Stringwalking works because when you draw and anchor gripping the string below the arrow somewhat, you are just rotating your bow so that the arrow is pointing slightly downward. Doing this de-tunes your bow, of course, so there are limits. As a rough estimate, a crawl past two inches below the arrow is fairly extreme.
The detuning is substantial which is why we “walk” down the string and not up (which is a much worse detune). As an example of the detuning, a recurve bow is usually set with its tiller to be one eighth to one quarter of an inch positive. If you are shooting three-fingers-under, it is more typical to be about 0˝ of tiller. This is difference in string grip has the effect of moving the center of pressure of the string grip down the width of your top finger. A crawl of 2˝ would be 2-3 times as much as that change in the string center of pressure, so tiller is going to be way off at that crawl. (What archery giveth with one hand, it taketh away . . .)
The Point of this Post
The message I want to give to you in this post is that you need to be very precise in setting your crawls. One would hope you would be accurate, too, but here I am talking about being precise.
Here is a series of photos showing me making a crawl. The first photo shows the initial placement of the my tap so that it is touching the arrow and the base of the tab is up against the string itself. This allows me to make sure the tab is in the same position each time.
I use the stitches on the tab to gauge how much of a crawl I am setting up but recent rule changes allow printed scales now (very limited printed scales). Once I have decided how much crawl I am taking, I then insert my thumb nail into the center serving in that location.
And this is where you need to be very careful. I have the bow, bowstring, and my head in the same position each time and I sight along the top of my thumbnail when I am setting that crawl distance. (“Be wery, wery careful . . . he, he, heh.” Elmer Fudd He may be a cartoon careful but that doesn’t make him wrong.)
Then the tab is slid down to the spot my fingernail is at and again, I am sighting along the top of my fingernail to make sure everything is consistently lined up.
From this point onward I have a 2-3˝ draw on the bow to keep my hands from slipping out of position (because if they do, it is “do over” time).
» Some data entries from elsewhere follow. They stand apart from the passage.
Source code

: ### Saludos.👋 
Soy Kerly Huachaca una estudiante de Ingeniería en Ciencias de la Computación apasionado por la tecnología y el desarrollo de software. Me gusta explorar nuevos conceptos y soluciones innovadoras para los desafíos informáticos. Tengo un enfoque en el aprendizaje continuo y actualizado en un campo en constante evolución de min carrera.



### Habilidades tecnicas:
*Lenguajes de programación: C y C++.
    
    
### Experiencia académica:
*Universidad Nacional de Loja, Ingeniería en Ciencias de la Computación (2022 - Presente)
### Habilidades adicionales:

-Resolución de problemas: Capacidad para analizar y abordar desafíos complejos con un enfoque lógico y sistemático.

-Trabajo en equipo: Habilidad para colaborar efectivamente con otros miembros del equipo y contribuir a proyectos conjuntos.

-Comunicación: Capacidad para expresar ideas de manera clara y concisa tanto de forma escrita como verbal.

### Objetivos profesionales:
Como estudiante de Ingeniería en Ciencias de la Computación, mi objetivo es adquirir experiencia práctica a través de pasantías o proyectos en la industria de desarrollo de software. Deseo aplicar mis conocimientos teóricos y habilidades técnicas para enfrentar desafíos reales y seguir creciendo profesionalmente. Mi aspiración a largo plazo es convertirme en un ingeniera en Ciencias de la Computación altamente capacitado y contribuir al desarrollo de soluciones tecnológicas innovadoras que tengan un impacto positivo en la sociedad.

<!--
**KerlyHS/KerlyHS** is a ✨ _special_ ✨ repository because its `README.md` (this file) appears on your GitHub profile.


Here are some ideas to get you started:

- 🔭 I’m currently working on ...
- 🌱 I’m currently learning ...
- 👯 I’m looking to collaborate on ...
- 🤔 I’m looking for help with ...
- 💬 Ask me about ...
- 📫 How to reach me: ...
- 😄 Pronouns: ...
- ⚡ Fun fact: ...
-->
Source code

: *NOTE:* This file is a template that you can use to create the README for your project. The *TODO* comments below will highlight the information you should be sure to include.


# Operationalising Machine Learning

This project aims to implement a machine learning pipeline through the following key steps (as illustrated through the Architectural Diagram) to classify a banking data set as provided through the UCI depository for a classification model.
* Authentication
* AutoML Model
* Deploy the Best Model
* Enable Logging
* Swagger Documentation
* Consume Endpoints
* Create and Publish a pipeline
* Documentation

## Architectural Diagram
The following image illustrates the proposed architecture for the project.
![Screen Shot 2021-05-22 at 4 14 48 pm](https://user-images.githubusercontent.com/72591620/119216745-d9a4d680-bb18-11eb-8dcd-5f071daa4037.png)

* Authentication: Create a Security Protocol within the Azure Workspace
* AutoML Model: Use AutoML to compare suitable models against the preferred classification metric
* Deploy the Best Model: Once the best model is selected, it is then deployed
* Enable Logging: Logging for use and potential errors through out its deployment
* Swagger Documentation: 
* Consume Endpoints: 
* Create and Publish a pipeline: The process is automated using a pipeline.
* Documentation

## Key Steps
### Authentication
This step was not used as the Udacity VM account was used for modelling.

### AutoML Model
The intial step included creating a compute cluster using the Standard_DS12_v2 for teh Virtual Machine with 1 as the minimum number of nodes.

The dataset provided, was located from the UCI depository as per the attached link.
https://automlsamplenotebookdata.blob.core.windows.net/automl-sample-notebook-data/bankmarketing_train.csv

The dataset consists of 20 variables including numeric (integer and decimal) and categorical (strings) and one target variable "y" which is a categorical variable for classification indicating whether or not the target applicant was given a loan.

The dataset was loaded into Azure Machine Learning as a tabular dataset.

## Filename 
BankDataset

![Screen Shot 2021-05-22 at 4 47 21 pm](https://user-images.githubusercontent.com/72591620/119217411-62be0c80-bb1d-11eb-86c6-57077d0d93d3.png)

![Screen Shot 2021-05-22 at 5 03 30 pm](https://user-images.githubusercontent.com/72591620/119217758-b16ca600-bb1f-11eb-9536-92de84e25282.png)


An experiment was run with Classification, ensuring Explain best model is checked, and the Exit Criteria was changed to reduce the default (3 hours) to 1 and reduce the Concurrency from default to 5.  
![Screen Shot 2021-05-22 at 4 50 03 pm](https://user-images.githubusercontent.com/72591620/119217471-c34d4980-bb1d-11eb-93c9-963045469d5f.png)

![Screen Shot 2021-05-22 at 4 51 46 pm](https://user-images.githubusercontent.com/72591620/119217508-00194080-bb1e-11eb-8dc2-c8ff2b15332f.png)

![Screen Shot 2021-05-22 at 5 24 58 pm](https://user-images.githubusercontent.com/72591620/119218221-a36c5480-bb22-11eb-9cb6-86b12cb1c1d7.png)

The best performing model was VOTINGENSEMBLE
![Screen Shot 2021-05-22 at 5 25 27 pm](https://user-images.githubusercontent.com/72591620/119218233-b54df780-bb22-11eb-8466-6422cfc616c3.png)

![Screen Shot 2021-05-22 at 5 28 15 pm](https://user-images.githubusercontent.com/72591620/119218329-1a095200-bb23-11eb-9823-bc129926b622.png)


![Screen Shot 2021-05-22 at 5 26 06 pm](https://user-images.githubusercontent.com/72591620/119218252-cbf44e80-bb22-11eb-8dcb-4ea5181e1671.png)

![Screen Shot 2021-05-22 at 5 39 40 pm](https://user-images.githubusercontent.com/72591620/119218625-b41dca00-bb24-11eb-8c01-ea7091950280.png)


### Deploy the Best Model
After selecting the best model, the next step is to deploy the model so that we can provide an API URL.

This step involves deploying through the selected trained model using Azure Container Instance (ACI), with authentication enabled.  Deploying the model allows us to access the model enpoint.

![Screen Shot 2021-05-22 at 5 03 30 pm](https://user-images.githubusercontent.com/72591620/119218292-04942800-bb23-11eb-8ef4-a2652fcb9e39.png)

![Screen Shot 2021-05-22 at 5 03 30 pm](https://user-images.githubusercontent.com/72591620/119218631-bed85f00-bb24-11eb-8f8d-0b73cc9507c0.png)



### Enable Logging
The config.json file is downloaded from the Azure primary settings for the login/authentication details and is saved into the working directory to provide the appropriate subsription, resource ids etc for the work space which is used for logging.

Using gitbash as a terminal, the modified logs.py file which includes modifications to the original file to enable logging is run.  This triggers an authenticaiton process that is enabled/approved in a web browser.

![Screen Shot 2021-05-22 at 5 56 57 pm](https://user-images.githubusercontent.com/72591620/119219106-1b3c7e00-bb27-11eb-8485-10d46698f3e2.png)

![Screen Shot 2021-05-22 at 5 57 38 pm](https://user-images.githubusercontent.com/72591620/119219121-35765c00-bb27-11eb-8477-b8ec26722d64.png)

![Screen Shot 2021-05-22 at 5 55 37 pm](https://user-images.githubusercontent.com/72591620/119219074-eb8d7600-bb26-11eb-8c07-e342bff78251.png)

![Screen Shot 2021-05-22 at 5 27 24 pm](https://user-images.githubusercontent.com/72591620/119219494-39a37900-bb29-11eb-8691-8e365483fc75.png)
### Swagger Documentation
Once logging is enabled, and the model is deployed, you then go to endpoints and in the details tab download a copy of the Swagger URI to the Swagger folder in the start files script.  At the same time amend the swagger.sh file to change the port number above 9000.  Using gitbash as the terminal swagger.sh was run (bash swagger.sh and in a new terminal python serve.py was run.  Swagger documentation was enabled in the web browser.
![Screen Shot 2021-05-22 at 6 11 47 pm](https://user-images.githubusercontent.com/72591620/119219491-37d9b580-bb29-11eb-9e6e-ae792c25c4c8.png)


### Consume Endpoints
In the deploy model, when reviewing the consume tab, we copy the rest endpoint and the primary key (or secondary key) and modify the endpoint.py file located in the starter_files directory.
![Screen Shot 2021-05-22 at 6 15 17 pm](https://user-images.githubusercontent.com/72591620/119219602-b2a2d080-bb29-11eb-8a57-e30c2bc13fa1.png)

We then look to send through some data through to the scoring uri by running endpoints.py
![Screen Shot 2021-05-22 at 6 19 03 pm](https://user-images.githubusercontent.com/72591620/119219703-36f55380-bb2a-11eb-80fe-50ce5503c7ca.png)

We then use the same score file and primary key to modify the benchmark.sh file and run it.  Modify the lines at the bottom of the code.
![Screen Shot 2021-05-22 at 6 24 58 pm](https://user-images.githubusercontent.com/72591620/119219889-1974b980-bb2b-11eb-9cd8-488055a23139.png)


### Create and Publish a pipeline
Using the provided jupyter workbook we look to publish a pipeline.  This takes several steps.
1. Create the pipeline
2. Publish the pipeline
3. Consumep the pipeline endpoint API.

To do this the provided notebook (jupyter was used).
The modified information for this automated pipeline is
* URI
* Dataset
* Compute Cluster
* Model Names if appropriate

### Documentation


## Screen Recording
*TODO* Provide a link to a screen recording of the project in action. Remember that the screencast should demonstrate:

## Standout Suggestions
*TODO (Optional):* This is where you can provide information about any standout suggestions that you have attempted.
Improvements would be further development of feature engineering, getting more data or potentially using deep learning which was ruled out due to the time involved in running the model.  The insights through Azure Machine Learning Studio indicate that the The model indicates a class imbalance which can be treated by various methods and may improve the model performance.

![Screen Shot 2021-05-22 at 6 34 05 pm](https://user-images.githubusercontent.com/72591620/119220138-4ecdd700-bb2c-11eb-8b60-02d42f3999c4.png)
You need to be ready to shoot as soon as your crawl is set.
I set my crawls down to the quarter of the length of a single stitch, which is less than a sixteenth of an inch/1 mm. That amount of crawl equates to just under two yards of distance on one of my bows . . . which is why you need to be precise. Consider how carefully sight shooters set their sight apertures. I ended up converting many of my “ten click sights,” sights whose “micro adjustment” made ten clicks per rotation (and a whole rotation wasn’t that much) when I discovered that at 90 meters by groups were centered on the nine-ring above the ten and one click adjustment cause my groups to be centered on the nine-ring below the ten. Those sights are now “twenty click sights.” (Actually the groups were 10-9-ish and I couldn’t get them to center on the ten ring. Gosh, I wish I could shoot that well again . . . truthfully, that period lasted only a little over a year when I was practicing up a storm.) Setting crawls is not as precise as setting a good sight aperture, so if you are at all sloppy, you are throwing away a fair amount of precision.
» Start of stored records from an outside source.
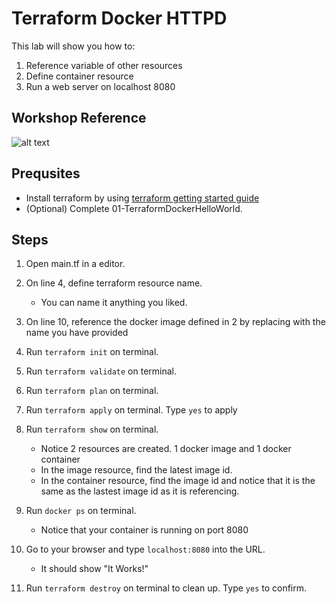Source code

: # Terraform Docker HTTPD
This lab will show you how to:
1. Reference variable of other resources
2. Define container resource
3. Run a web server on localhost 8080


## Workshop Reference 
![alt text](https://github.com/gohjiaying/CloudSeedersTerraform/blob/master/images/demo2explanation.png "Workshop 2 Architecture Reference")


## Prequsites
- Install terraform by using [terraform getting started guide](https://learn.hashicorp.com/terraform/getting-started/install.html)
- (Optional) Complete 01-TerraformDockerHelloWorld. 


## Steps
1. Open main.tf in a editor.


2. On line 4, define terraform resource name.
    - You can name it anything you liked.

3. On line 10, reference the docker image defined in 2 by replacing with the name you have provided


4. Run `terraform init` on terminal.


5. Run `terraform validate` on terminal.


6. Run `terraform plan` on terminal. 
 

7. Run `terraform apply` on terminal. Type `yes` to apply


9. Run `terraform show` on terminal. 
    - Notice 2 resources are created. 1 docker image and 1 docker container
    - In the image resource, find the latest image id. 
    - In the container resource, find the image id and notice that it is the same as the lastest image id as it is referencing.


10. Run `docker ps` on terminal.
    - Notice that your container is running on port 8080


11. Go to your browser and type `localhost:8080` into the URL.
    - It should show "It Works!"


12. Run `terraform destroy` on terminal to clean up. Type `yes` to confirm.
    
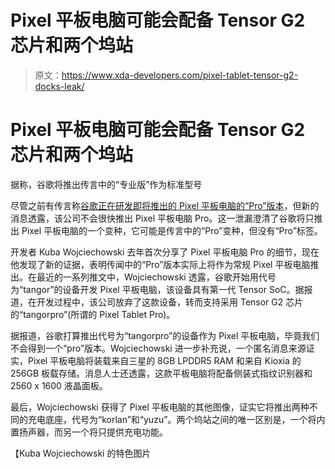 # Pixel 平板电脑可能会配备 Tensor G2 芯片和两个坞站

> 原文：<https://www.xda-developers.com/pixel-tablet-tensor-g2-docks-leak/>

# Pixel 平板电脑可能会配备 Tensor G2 芯片和两个坞站

据称，谷歌将推出传言中的“专业版”作为标准型号

尽管之前有传言称[谷歌正在研发即将推出的 Pixel 平板电脑的“Pro”版本](https://www.xda-developers.com/google-pixel-tablet-pro-leak/)，但新的消息透露，该公司不会很快推出 Pixel 平板电脑 Pro。这一泄漏澄清了谷歌将只推出 Pixel 平板电脑的一个变种，它可能是传言中的“Pro”变种，但没有“Pro”标签。

开发者 Kuba Wojciechowski 去年首次分享了 Pixel 平板电脑 Pro 的细节，现在他发现了新的证据，表明传闻中的“Pro”版本实际上将作为常规 Pixel 平板电脑推出。在最近的一系列推文中，Wojciechowski 透露，谷歌开始用代号为“tangor”的设备开发 Pixel 平板电脑，该设备具有第一代 Tensor SoC。据报道，在开发过程中，该公司放弃了这款设备，转而支持采用 Tensor G2 芯片的“tangorpro”(所谓的 Pixel Tablet Pro)。

据报道，谷歌打算推出代号为“tangorpro”的设备作为 Pixel 平板电脑，毕竟我们不会得到一个“pro”版本。Wojciechowski 进一步补充说，一个匿名消息来源证实，Pixel 平板电脑将装载来自三星的 8GB LPDDR5 RAM 和来自 Kioxia 的 256GB 板载存储。消息人士还透露，这款平板电脑将配备侧装式指纹识别器和 2560 x 1600 液晶面板。

最后，Wojciechowski 获得了 Pixel 平板电脑的其他图像，证实它将推出两种不同的充电底座，代号为“korlan”和“yuzu”。两个坞站之间的唯一区别是，一个将内置扬声器，而另一个将只提供充电功能。

【Kuba Wojciechowski 的特色图片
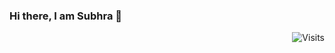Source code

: ### Hi there, I am Subhra 👋  



<div align="right"><img src="https://img.shields.io/badge/Visits-5-blue?label=PageVisitCounter&labelColor=000000&logo=GitHub&logoColor=FFFFFF&color=1D70B8&style=for-the-badge" alt="Visits"></div>
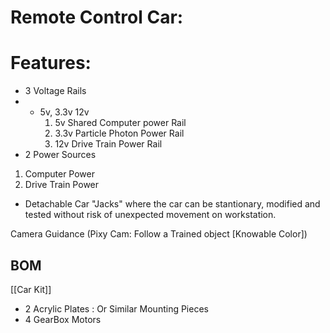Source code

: # Remote Control Car:

# Features: 
* 3 Voltage Rails
* * 5v, 3.3v 12v
    1. 5v Shared Computer power Rail
    2. 3.3v Particle Photon Power Rail
    3. 12v Drive Train Power Rail
* 2 Power Sources
1. Computer Power
2. Drive Train Power
* Detachable Car "Jacks" where the car can be stantionary, modified and tested without risk of unexpected movement on workstation.


Camera Guidance (Pixy Cam: Follow a Trained object [Knowable Color])
## BOM
[[Car Kit]]
* 2 Acrylic Plates : Or Similar Mounting Pieces
* 4 GearBox Motors 
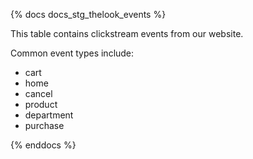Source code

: {% docs docs_stg_thelook_events %}

This table contains clickstream events from our website.

Common event types include:
- cart
- home
- cancel
- product
- department
- purchase

{% enddocs %}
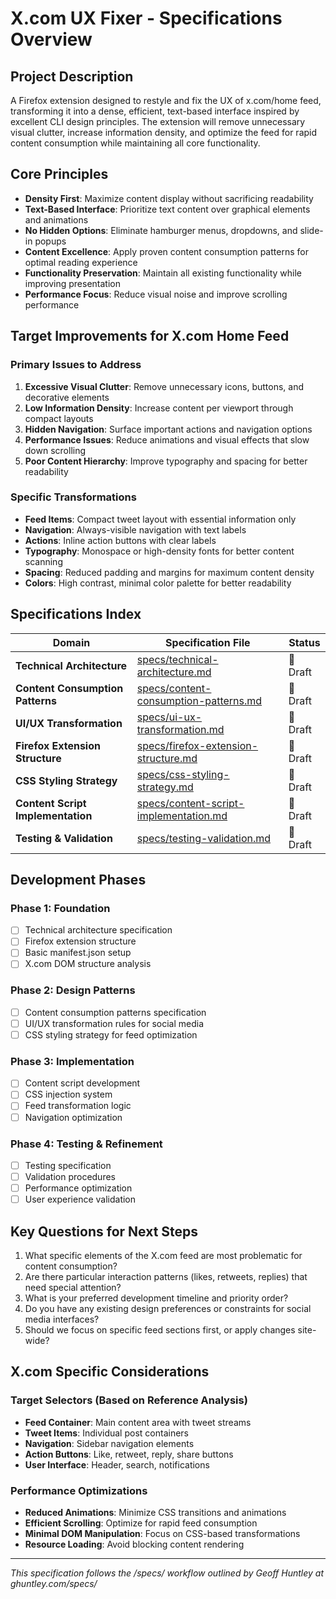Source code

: # X.com UX Fixer - Specifications Overview

## Project Description
A Firefox extension designed to restyle and fix the UX of x.com/home feed, transforming it into a dense, efficient, text-based interface inspired by excellent CLI design principles. The extension will remove unnecessary visual clutter, increase information density, and optimize the feed for rapid content consumption while maintaining all core functionality.

## Core Principles
- **Density First**: Maximize content display without sacrificing readability
- **Text-Based Interface**: Prioritize text content over graphical elements and animations
- **No Hidden Options**: Eliminate hamburger menus, dropdowns, and slide-in popups
- **Content Excellence**: Apply proven content consumption patterns for optimal reading experience
- **Functionality Preservation**: Maintain all existing functionality while improving presentation
- **Performance Focus**: Reduce visual noise and improve scrolling performance

## Target Improvements for X.com Home Feed

### Primary Issues to Address
1. **Excessive Visual Clutter**: Remove unnecessary icons, buttons, and decorative elements
2. **Low Information Density**: Increase content per viewport through compact layouts
3. **Hidden Navigation**: Surface important actions and navigation options
4. **Performance Issues**: Reduce animations and visual effects that slow down scrolling
5. **Poor Content Hierarchy**: Improve typography and spacing for better readability

### Specific Transformations
- **Feed Items**: Compact tweet layout with essential information only
- **Navigation**: Always-visible navigation with text labels
- **Actions**: Inline action buttons with clear labels
- **Typography**: Monospace or high-density fonts for better content scanning
- **Spacing**: Reduced padding and margins for maximum content density
- **Colors**: High contrast, minimal color palette for better readability

## Specifications Index

| Domain | Specification File | Status |
|--------|-------------------|--------|
| **Technical Architecture** | [specs/technical-architecture.md](specs/technical-architecture.md) | 📝 Draft |
| **Content Consumption Patterns** | [specs/content-consumption-patterns.md](specs/content-consumption-patterns.md) | 📝 Draft |
| **UI/UX Transformation** | [specs/ui-ux-transformation.md](specs/ui-ux-transformation.md) | 📝 Draft |
| **Firefox Extension Structure** | [specs/firefox-extension-structure.md](specs/firefox-extension-structure.md) | 📝 Draft |
| **CSS Styling Strategy** | [specs/css-styling-strategy.md](specs/css-styling-strategy.md) | 📝 Draft |
| **Content Script Implementation** | [specs/content-script-implementation.md](specs/content-script-implementation.md) | 📝 Draft |
| **Testing & Validation** | [specs/testing-validation.md](specs/testing-validation.md) | 📝 Draft |

## Development Phases

### Phase 1: Foundation
- [ ] Technical architecture specification
- [ ] Firefox extension structure
- [ ] Basic manifest.json setup
- [ ] X.com DOM structure analysis

### Phase 2: Design Patterns
- [ ] Content consumption patterns specification
- [ ] UI/UX transformation rules for social media
- [ ] CSS styling strategy for feed optimization

### Phase 3: Implementation
- [ ] Content script development
- [ ] CSS injection system
- [ ] Feed transformation logic
- [ ] Navigation optimization

### Phase 4: Testing & Refinement
- [ ] Testing specification
- [ ] Validation procedures
- [ ] Performance optimization
- [ ] User experience validation

## Key Questions for Next Steps
1. What specific elements of the X.com feed are most problematic for content consumption?
2. Are there particular interaction patterns (likes, retweets, replies) that need special attention?
3. What is your preferred development timeline and priority order?
4. Do you have any existing design preferences or constraints for social media interfaces?
5. Should we focus on specific feed sections first, or apply changes site-wide?

## X.com Specific Considerations

### Target Selectors (Based on Reference Analysis)
- **Feed Container**: Main content area with tweet streams
- **Tweet Items**: Individual post containers
- **Navigation**: Sidebar navigation elements
- **Action Buttons**: Like, retweet, reply, share buttons
- **User Interface**: Header, search, notifications

### Performance Optimizations
- **Reduced Animations**: Minimize CSS transitions and animations
- **Efficient Scrolling**: Optimize for rapid feed consumption
- **Minimal DOM Manipulation**: Focus on CSS-based transformations
- **Resource Loading**: Avoid blocking content rendering

---

*This specification follows the /specs/ workflow outlined by Geoff Huntley at ghuntley.com/specs/*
Addendum I mentioned “walking up the string” in passing, dismissing it somewhat but it isn’t entirely illogical. For example, if you have a young sight archer struggling to make distance, one easy fix is to swap his tab for an opposite handed one and have them shoot “two fingers over.” Yes, you read that right. The slot in the tab for the arrow for an “upside down opposite handed tab” is between the second and third fingers then. This grip moves the arrow down the width of the middle finger which is substantial. When I did this I got around an extra 10% cast (28% better when I shot three fingers over). What your archer will get depends.
This is just a stop gap measure your archer can take until he/she grows taller (longer DL) and/or stronger (higher DW) and it only costs about $10 for an off-handed tab. This is only needed for their longest distance and they can go back to their regular tab for all of the shorter ones.